Classical optimization algorithms--hill climbing, simulated annealing, population-based methods--generate candidate solutions via random perturbations. We replace the random proposal generator with an LLM agent that reasons about evaluation diagnostics to propose informed candidates, and ask: does the classical optimization machinery still help when the proposer is no longer random? We evaluate on four tasks spanning discrete, mixed, and continuous search spaces (all replicated across 3 independent runs): rule-based classification on Breast Cancer (test accuracy 86.0% to 96.5%), mixed hyperparameter optimization for MobileNetV3-Small on STL-10 (84.5% to 85.8%, zero catastrophic failures vs. 60% for random search), LoRA fine-tuning of Qwen2.5-0.5B on SST-2 (89.5% to 92.7%, matching Optuna TPE with 2x efficiency), and XGBoost on Adult Census (AUC 0.9297 to 0.9317, tying CMA-ES with 3x fewer evaluations). Empirically, on these tasks: a cross-task ablation shows that simulated annealing, parallel investigators, and even a second LLM model (OpenAI Codex) provide no benefit over greedy hill climbing while requiring 2-3x more evaluations.
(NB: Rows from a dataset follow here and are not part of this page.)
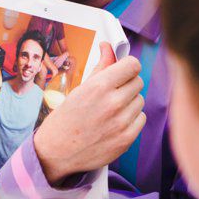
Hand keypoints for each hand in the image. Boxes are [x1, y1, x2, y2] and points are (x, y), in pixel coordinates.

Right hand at [33, 42, 144, 184]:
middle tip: (112, 93)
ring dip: (129, 103)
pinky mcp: (126, 139)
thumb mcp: (80, 89)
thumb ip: (100, 67)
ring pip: (140, 101)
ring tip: (111, 111)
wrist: (57, 152)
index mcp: (100, 86)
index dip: (127, 67)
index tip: (122, 72)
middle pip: (138, 82)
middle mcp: (113, 103)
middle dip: (127, 85)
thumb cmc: (66, 118)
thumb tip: (108, 46)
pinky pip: (141, 119)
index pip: (133, 65)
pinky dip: (132, 119)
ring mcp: (121, 122)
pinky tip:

In our setting, the LLM's learned prior appears strong enough that acceptance-rule sophistication has limited impact--round 1 alone delivers the majority of improvement, and variants converge to similar configurations across strategies. The practical implication is surprising simplicity: greedy hill climbing with early stopping is a strong default. Beyond accuracy, the framework produces human-interpretable artifacts--the discovered cancer classification rules independently recapitulate established cytopathology principles.
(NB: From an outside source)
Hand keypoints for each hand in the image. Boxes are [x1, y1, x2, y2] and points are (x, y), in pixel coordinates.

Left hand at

翻译：经典优化算法——爬山法、模拟退火、种群方法——通过随机扰动生成候选解。我们用大语言模型智能体替换随机提议生成器，该智能体基于评估诊断提出有依据的候选解，并探究：当提议者不再是随机的，经典优化机制是否仍有帮助？我们在四个任务上进行了评估，涵盖离散、混合和连续搜索空间（所有任务在3次独立运行中重复）：乳腺癌上的基于规则的分类（测试准确率从86.0%提升至96.5%）、STL-10上MobileNetV3-Small的混合超参数优化（准确率从84.5%提升至85.8%，零灾难性失败，而随机搜索为60%）、SST-2上Qwen2.5-0.5B的LoRA微调（准确率从89.5%提升至92.7%，匹配Optuna TPE且效率提升2倍），以及成人普查数据集上的XGBoost（AUC从0.9297提升至0.9317，与CMA-ES持平但评估次数减少3倍）。经验上，在这些任务中：跨任务消融实验表明，模拟退火、并行搜索策略，甚至第二个大语言模型（OpenAI Codex）相比贪心爬山法均无优势，反而需要2-3倍更多的评估。在我们的设置下，大语言模型学习到的先验足够强大，以至于接受规则的复杂程度影响有限——仅第一轮就贡献了大部分改进，且不同策略下的变体收敛到相似配置。实际启示出奇简单：带早停的贪心爬山法是强默认方案。除了准确性，该框架还产生人类可解释的产物——发现的癌症分类规则独立复现了既定的细胞病理学原理。